You seem so holy, so close to God.
But I am still very hungry
and lonely
and cold.
Devastating stuff.


The-Grizzled-But-Still-Incorrigible-Scribe-Himself! said...

Here's another old proverb that those in need know all too well, while those who could help too often forget: Action speaks louder than words.

Sometimes, the truest measure of genuine faith is a willingness to grab a shovel and dig out those who've fallen into one of life's holes. Later, if the effort has left you with an aching back, you can say a meaningful and heartfelt prayer of thanks while the newly rescued—whose humanitarian sensibilities, oddly, never needed refreshing— brings you the rubbing liniment and asks if you need an aspirin and maybe a pillow for your head.

Bella said...

Devastating and confronting - empty words are not only reserved for politicians. "Help" that harms, or harm disguised as help. Hope for a day when shelters and aid are provided by organisations that don't offer empty platitudes and a desire to indoctrinate in their help. I think I have listened too much to Mr Hitchens, particularly his harsh criticism of Mother Thereasa and her "help" which indirectly sentenced millions of the poor to death from aids etc...
Oh dear, with age cynicism creeps in...but I still grip onto a good dose of idealism (just alot less as time goes by) :)

Thanks for another thought-provoking post.


The Solitary Walker said...

We have been shocked here in the UK about the bush fires in Victoria, Bella.

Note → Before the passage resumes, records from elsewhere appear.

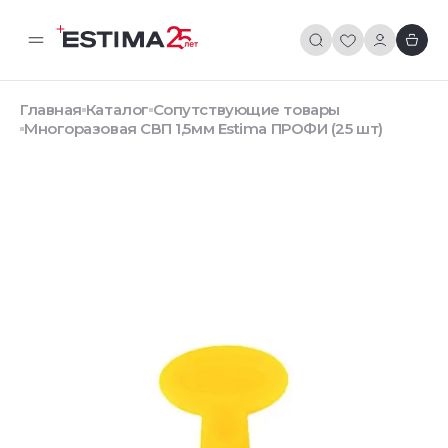
Главная
Каталог
Сопутствующие товары
Многоразовая СВП 1,5мм Estima ПРОФИ (25 шт)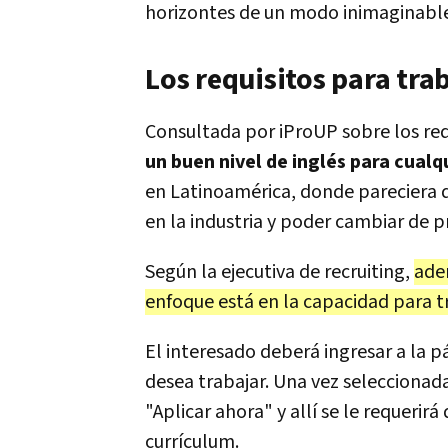
horizontes de un modo inimaginable
Los requisitos para tra
Consultada por iProUP sobre los req
un buen nivel de inglés para cualq
en Latinoamérica, donde pareciera qu
en la industria y poder cambiar de p
Según la ejecutiva de recruiting,
ade
enfoque está en la capacidad para tr
El interesado deberá ingresar a la pá
desea trabajar. Una vez seleccionada
"Aplicar ahora" y allí se le requeri
currículum.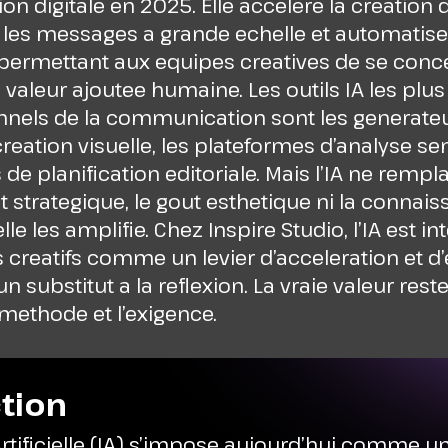
 digitale en 2025. Elle accelere la creation 
 les messages a grande echelle et automatise
 permettant aux equipes creatives de se conce
a valeur ajoutee humaine. Les outils IA les plus
nnels de la communication sont les generateu
 creation visuelle, les plateformes d’analyse s
 de planification editoriale. Mais l’IA ne rempl
strategique, le gout esthetique ni la connais
le les amplifie. Chez Inspire Studio, l’IA est i
 creatifs comme un levier d’acceleration et d’
substitut a la reflexion. La vraie valeur rest
a methode et l’exigence.
tion
 Artificielle (IA) s’impose aujourd’hui comme un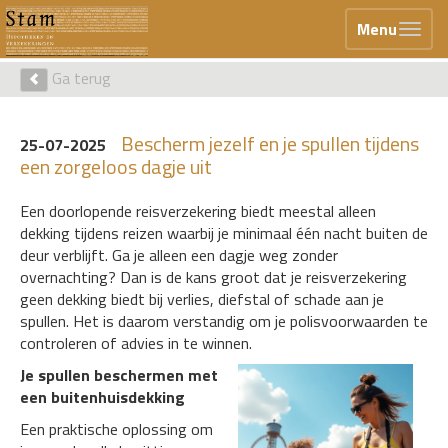
Menu
Ga terug
Bescherm jezelf en je spullen tijdens
25-07-2025
een zorgeloos dagje uit
Een doorlopende reisverzekering biedt meestal alleen
dekking tijdens reizen waarbij je minimaal één nacht buiten de
deur verblijft. Ga je alleen een dagje weg zonder
overnachting? Dan is de kans groot dat je reisverzekering
geen dekking biedt bij verlies, diefstal of schade aan je
spullen. Het is daarom verstandig om je polisvoorwaarden te
controleren of advies in te winnen.
Je spullen beschermen met
een buitenhuisdekking
Een praktische oplossing om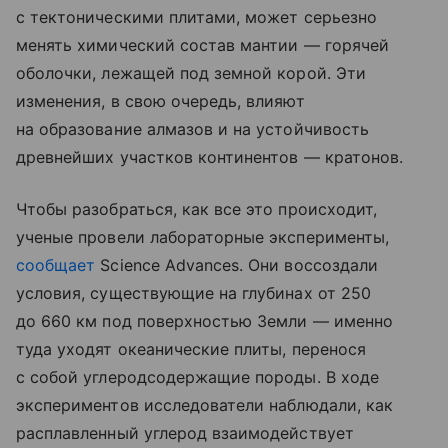
с тектоническими плитами, может серьезно
менять химический состав мантии — горячей
оболочки, лежащей под земной корой. Эти
изменения, в свою очередь, влияют
на образование алмазов и на устойчивость
древнейших участков континентов — кратонов.
Чтобы разобраться, как все это происходит,
ученые провели лабораторные эксперименты,
сообщает
Science Advances. Они воссоздали
условия, существующие на глубинах от 250
до 660 км под поверхностью Земли — именно
туда уходят океанические плиты, перенося
с собой углеродсодержащие породы. В ходе
экспериментов исследователи наблюдали, как
расплавленный углерод взаимодействует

I hope you are far from the flames.

Bella said...

Thanks SW, I am a long distance from the fury of the fires but the impact is felt throughout the country. Many people died in their cars trying to escape - The TV has a constant stream of the destruction and whilst watching it I am provoked into reminiscing a poem I learnt at school - "I love a sunburnt country...for floods and fire and famine, she pays us back threefold...her beauty and her terror, the wide brown land for me..." Dorothea Mackellar 1904...its taken me a few decades but I now can relate to this poem and the Australian landscape -

Grizzled always writes great comments!!

The Solitary Walker said...

Yes, I too love those blogposts and comments from our friend, the Grizzled Scribe!

Talking of cynicism, last night we went to see the latest Sam Mendes film 'Revolutionary Road'. Amongst other things it's about the loss of idealism. A greater film than 'American Beauty', I thought - still distinctly the Mendes style, but more mature, more flowing and more profound. He's absolutely brilliant at those embarrassing, round-the-table, dinner scenes...

Bella said...

I was debating whether to see 'Revolutionary Road' - thanks, will go and see it...particularly as my theme for the moment is cynicism...On a recent and frequent re-watch of the film 'three colours red' - the cynicism/loss of ideals of the judge character played by Jean-Louis Trintignant is so excruciatingly brilliant.

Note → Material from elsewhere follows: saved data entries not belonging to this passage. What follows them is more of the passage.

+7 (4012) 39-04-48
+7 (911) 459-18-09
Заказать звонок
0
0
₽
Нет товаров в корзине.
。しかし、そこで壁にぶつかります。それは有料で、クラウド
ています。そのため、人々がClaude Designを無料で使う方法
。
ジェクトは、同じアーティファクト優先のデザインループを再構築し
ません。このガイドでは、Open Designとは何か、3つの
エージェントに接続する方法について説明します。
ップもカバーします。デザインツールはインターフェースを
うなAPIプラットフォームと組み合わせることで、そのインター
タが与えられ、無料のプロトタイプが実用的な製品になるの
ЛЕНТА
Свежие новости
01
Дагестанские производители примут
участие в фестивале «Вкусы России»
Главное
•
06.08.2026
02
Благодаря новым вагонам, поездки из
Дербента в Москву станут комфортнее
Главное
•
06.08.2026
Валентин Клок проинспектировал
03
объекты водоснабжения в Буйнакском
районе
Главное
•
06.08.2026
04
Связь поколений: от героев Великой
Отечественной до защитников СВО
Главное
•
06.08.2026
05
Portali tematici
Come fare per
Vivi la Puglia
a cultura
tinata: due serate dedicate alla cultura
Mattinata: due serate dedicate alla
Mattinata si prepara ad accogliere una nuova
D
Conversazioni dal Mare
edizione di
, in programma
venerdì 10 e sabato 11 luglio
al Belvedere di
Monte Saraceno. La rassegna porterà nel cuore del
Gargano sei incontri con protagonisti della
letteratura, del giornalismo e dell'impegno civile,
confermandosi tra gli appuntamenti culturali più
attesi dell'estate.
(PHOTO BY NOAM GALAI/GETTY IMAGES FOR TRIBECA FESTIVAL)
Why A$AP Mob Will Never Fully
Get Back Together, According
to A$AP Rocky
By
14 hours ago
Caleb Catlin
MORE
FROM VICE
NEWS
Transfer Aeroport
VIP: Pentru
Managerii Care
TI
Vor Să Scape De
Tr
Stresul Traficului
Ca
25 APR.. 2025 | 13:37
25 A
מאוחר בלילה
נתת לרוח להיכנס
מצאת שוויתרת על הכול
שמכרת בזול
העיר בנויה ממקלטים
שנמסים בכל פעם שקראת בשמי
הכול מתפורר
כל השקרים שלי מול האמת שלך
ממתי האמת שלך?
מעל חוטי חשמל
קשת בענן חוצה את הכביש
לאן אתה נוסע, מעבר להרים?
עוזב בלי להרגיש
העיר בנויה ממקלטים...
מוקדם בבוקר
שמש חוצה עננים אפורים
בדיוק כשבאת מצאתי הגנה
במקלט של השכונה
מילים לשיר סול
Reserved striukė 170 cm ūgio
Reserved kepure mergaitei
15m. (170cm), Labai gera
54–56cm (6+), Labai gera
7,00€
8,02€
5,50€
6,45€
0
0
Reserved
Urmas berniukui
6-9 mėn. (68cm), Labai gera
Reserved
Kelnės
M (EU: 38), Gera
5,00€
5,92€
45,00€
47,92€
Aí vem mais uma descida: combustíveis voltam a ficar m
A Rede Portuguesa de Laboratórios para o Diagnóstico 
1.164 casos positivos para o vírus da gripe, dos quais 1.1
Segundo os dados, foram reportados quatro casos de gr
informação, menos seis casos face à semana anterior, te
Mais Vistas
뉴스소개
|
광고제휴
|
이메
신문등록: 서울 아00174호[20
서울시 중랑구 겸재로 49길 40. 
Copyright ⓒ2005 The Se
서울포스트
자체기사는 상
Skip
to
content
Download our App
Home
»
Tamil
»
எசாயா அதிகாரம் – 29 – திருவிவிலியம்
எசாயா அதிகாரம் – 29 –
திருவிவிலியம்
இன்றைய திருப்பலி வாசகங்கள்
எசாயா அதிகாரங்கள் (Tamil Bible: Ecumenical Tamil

Now I think I am well and truly off the track of your original post and probably commenting way too much after it was posted. :)

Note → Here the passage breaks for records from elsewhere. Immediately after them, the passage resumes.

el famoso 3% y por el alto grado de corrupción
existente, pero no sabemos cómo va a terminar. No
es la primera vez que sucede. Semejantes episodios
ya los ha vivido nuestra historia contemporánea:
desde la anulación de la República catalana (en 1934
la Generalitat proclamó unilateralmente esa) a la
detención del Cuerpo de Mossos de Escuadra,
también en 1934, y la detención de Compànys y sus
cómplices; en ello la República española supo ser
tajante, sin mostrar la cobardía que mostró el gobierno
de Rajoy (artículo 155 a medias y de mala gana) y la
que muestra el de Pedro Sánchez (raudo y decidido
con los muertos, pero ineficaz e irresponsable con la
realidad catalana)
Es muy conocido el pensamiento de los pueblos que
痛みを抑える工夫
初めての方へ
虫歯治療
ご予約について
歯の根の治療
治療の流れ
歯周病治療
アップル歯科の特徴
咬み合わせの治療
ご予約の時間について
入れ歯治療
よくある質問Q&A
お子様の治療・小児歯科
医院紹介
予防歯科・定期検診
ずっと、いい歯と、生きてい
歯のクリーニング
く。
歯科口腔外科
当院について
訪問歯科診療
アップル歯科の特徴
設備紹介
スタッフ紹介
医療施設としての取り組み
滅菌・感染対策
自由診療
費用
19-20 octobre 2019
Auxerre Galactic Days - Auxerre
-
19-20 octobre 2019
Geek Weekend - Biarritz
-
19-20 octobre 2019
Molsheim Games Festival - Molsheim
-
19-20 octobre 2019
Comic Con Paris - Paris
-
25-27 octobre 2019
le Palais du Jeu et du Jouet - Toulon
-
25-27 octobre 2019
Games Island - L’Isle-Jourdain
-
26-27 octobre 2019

The Solitary Walker said...

Fine by me to go off track. I've been doing that all my life.

The '3 Colours' Trilogy is superb, isn't it? I have a great little critical book about it on my shelf by Geoff Andrew in the BFI Modern Classics series.

'Revolutionary Road' is certainly worth seeing. Kate Winslet's performance is stunning. The film's had mixed reviews - I think some critics found it unredemptive and bleak. But I like bleak!